What This Means Going Forward
For Strategy: The 32 BTC sale is almost certainly a routine capital management transaction — linked to dividend obligations or operational needs. With 843,706 BTC and a $63.86 billion cost basis, the company has no fundamental reason to reduce its position at these prices. Saylor’s statements about potential future sales are better read as transparency about the capital management toolkit than as signals of reduced Bitcoin conviction.
For the Bitcoin market: The more important question is whether the narrative shift — from “Strategy never sells” to “Strategy may occasionally sell” — has a lasting effect on the institutional demand signal that Strategy’s accumulation has provided. If the market recalibrates to treat Strategy as a dynamic buyer-seller rather than a pure accumulator — the premium it has attached to the “floor of demand” narrative may permanently compress.

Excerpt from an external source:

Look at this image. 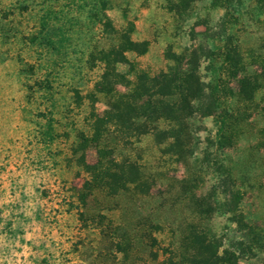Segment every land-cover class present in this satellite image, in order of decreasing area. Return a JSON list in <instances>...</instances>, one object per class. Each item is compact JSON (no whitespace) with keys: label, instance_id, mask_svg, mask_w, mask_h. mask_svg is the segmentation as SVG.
<instances>
[{"label":"rangeland","instance_id":"1","mask_svg":"<svg viewBox=\"0 0 264 264\" xmlns=\"http://www.w3.org/2000/svg\"><path fill=\"white\" fill-rule=\"evenodd\" d=\"M68 1L0 0V264H114L96 258L106 246L80 213L77 191L87 179L80 158L89 164L96 159L92 115L108 109L109 96L98 84L105 65L96 51H116L123 35L143 42L138 50L144 52L124 57L150 75L174 65L173 54H185L184 67L196 70L206 94L216 85L224 88L209 109L236 108L238 121L231 145L220 146L216 115L204 114L210 99L194 102L182 155L152 135L134 139L113 128L114 155L138 163L141 175L152 180L150 193L131 191L113 200L99 194L89 198V211L106 206L103 212L128 224L151 218L183 228L194 221L227 244L239 235L229 214L216 208L227 189L240 193L235 205L264 230V0H108L110 28L76 13L80 24L72 45L58 55L38 44L39 18ZM229 33L242 56L239 87L224 68ZM115 69L123 79L114 90L125 92L134 80L130 65L116 63ZM50 85L51 96L44 88ZM50 109L56 136L46 143L41 134ZM191 193L211 204L207 216L193 214ZM169 236L167 227L159 235L165 243Z\"/></svg>","mask_w":264,"mask_h":264},{"label":"trees","instance_id":"2","mask_svg":"<svg viewBox=\"0 0 264 264\" xmlns=\"http://www.w3.org/2000/svg\"><path fill=\"white\" fill-rule=\"evenodd\" d=\"M108 3V0H69L66 7L48 8L39 18L40 28L36 36L38 44L55 54L64 53L72 45L75 27L80 24L76 13L85 12V21L99 24L105 29L110 28V19L106 14ZM234 39L232 33L225 37L222 56L227 77L239 87L244 84L239 76L242 71V56ZM121 40L116 51L112 48L96 51L98 60L105 65L98 84L101 85L99 92L109 96L108 109L102 115L93 114L89 125L92 144L96 150L95 161L89 164L82 157L79 160L80 166L87 173V179L77 191L82 210L80 213L85 216L84 220L95 225L100 240L106 246L98 251L96 258L101 261L110 258L114 264H238L245 257L264 256V230L247 219L235 205L236 199H240L238 191L222 190L223 200L216 207L229 214V220L235 224L239 234L237 239H231L227 244H223L221 238L206 232L194 221L188 222L183 228L171 227L159 219L151 218H139L128 224L103 212L102 210H109L106 206L97 212L89 211V198L94 200L99 194L113 200L118 195L131 191L141 195L150 193L152 180L141 175L138 163L114 155L115 147L109 145L113 128H119L123 136L134 139L152 135L158 145L164 143L172 154L182 155L188 136L186 120L191 117L194 102L202 103L205 99H210L204 107V114L216 115L217 143L220 146L231 145L233 125L238 121L239 110L236 108H222L213 112L209 109L220 100V93L224 88L216 85L206 94L196 70L184 67L185 63L182 61L185 54H173L170 59L174 61V65H170L166 71L150 75L133 66L124 57V52L127 51L144 52L145 49L138 50L143 42L133 41L126 35ZM116 63L130 65L134 76L125 92L114 90V86L123 79L115 69ZM44 88L51 96L52 85ZM242 94L238 90V95ZM241 99L246 100L244 97ZM218 104L220 106L221 103ZM48 114L44 116L41 136L46 143H51L56 136V121L52 116V109ZM161 122L164 126L160 125ZM188 197L194 200L193 214L198 219L213 210L209 202H204L203 197L194 193ZM176 198L181 197L179 195ZM166 227L170 234L167 243L164 238L159 237ZM257 264H264V258Z\"/></svg>","mask_w":264,"mask_h":264}]
</instances>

For the broader institutional Bitcoin strategy space: As we covered in our Bitcoin ETF outflows article, institutional demand for Bitcoin has been weakening broadly — with $1.42B in weekly ETF outflows the third-highest on record. Strategy’s sale adds another data point to a period of institutional Bitcoin de-risking that the market is already navigating.
Bottom Line
Strategy selling 32 BTC is the smallest significant event in Bitcoin’s recent history — and simultaneously one of the most symbolically important. The transaction itself is a rounding error against an 843,706 BTC treasury. The narrative it breaks — 41 months of uninterrupted accumulation — is not.
Whether this marks the beginning of a new approach to Strategy’s Bitcoin treasury management or remains a one-off operational adjustment will become clearer with future disclosures. What is already clear: the “Strategy never sells” narrative has ended — and the market is repricing what that means at a moment when Bitcoin is already testing critical support at $72,650.
Frequently Asked Questions
How much Bitcoin did Strategy sell?
Strategy sold 32 BTC between May 26–31, 2026 — generating $2.5 million at an average price of $77,135 — the first Bitcoin disposal since December 2022.
How much Bitcoin does Strategy still hold?
Strategy currently holds approximately 843,706 BTC — representing roughly 4% of Bitcoin’s total supply — acquired at a total cost basis of approximately $63.86 billion. The 32 BTC sold represents just 0.0038% of total holdings.
What has Michael Saylor said about future Bitcoin sales?
Saylor has acknowledged it is “not unlikely” Strategy will sell some Bitcoin before end of 2026 — primarily to fund preferred stock dividends or optimise capital structure — while maintaining that any sales would likely be accompanied by significantly larger buybacks.